Medicaid coverage improves awareness of treatment options, chronic disease management, utilization of preventive care services, and access to health care, according to a study published in the American Journal of Public Health (AJPH). The study supports the premise that Medicaid expansion under the Patient Protection and Affordable Care Act (ACA) (P.L. 111-148) does in fact lead to better health.
The study was based upon data gathered from national surveys conducted by the Centers for Disease Control and Prevention (CDC). It looked at the care received by 4,460 poor Americans. Researchers found that Medicaid leads to significant improvements in health.

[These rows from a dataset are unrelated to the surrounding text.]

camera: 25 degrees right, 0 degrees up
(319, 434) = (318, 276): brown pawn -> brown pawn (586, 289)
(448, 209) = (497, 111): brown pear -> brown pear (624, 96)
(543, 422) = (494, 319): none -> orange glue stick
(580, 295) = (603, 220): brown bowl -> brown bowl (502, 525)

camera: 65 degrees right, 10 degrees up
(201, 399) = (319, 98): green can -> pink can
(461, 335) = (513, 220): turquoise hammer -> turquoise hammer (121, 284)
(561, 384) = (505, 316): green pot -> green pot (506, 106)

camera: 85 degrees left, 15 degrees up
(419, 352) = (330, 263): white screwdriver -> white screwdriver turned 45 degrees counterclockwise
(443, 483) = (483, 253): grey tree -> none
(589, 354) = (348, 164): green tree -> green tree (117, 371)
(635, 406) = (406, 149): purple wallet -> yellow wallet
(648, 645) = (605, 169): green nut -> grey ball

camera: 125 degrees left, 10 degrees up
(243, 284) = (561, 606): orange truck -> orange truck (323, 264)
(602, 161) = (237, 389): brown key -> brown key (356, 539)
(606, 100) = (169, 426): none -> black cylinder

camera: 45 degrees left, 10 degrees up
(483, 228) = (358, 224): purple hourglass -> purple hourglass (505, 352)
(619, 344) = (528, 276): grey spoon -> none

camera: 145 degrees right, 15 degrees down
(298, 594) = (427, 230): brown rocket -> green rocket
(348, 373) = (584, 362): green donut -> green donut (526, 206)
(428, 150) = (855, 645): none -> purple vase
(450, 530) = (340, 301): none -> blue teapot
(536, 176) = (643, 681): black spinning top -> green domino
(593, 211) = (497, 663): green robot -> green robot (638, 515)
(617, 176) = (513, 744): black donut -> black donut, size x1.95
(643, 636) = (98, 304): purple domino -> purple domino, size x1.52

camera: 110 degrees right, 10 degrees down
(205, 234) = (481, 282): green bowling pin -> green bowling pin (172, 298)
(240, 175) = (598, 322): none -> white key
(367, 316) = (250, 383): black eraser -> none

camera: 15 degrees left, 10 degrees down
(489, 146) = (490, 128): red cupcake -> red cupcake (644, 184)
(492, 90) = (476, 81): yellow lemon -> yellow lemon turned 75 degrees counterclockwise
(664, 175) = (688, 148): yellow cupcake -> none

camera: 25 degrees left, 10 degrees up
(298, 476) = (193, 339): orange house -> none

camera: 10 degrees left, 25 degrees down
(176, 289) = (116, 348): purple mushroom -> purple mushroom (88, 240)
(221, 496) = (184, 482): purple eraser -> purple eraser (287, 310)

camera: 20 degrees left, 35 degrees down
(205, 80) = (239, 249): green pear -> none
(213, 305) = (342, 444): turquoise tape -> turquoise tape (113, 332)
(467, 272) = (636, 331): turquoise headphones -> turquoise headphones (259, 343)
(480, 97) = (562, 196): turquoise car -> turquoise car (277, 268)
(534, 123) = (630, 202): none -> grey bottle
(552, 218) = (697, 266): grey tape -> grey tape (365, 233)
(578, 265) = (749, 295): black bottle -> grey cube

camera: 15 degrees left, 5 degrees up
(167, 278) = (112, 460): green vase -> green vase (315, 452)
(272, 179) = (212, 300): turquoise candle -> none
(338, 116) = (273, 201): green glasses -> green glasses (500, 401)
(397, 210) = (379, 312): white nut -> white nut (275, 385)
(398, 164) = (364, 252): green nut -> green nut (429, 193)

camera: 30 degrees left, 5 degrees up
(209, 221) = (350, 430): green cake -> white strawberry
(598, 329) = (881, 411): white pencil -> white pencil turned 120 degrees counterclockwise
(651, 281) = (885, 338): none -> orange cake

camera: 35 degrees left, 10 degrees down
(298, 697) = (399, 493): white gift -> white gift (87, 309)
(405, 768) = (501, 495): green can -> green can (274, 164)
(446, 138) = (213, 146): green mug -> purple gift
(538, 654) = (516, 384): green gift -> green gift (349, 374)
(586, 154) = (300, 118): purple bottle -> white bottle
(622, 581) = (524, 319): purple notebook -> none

For example, individuals with Medicaid were 69 percent more likely to be aware of having high blood pressure and 62 percent more likely to have control of their high blood pressure than people without coverage. The study’s researchers noted that awareness and treatment of high blood pressure is a critical preventive measure, calling it the “key to preventing strokes and heart attacks.”
The study’s lead researcher believes the findings point out flaws in the Oregon Health Insurance Experiment, a study which is regularly used as evidence that Medicaid doesn’t improve health. While the Oregon study determined that Medicaid is effective at reducing rates of depression, the Oregon experiment found that Medicaid did not improve physical health. The lead researcher of the AJPH study suggested that the Oregon study may not be representative for much of the country because it was conducted in Portland where uninsured patients “have much better access to safety-net care than do uninsured Americans elsewhere.”
A co-author of the study, an associate professor of medicine at Harvard Medical School, said that “we need to get everyone covered in a single-payer system, but until we do, Medicaid is clearly better than no coverage.” He also asked “With mounting proof that Medicaid improves health, why are politicians refusing to cover their constituents?”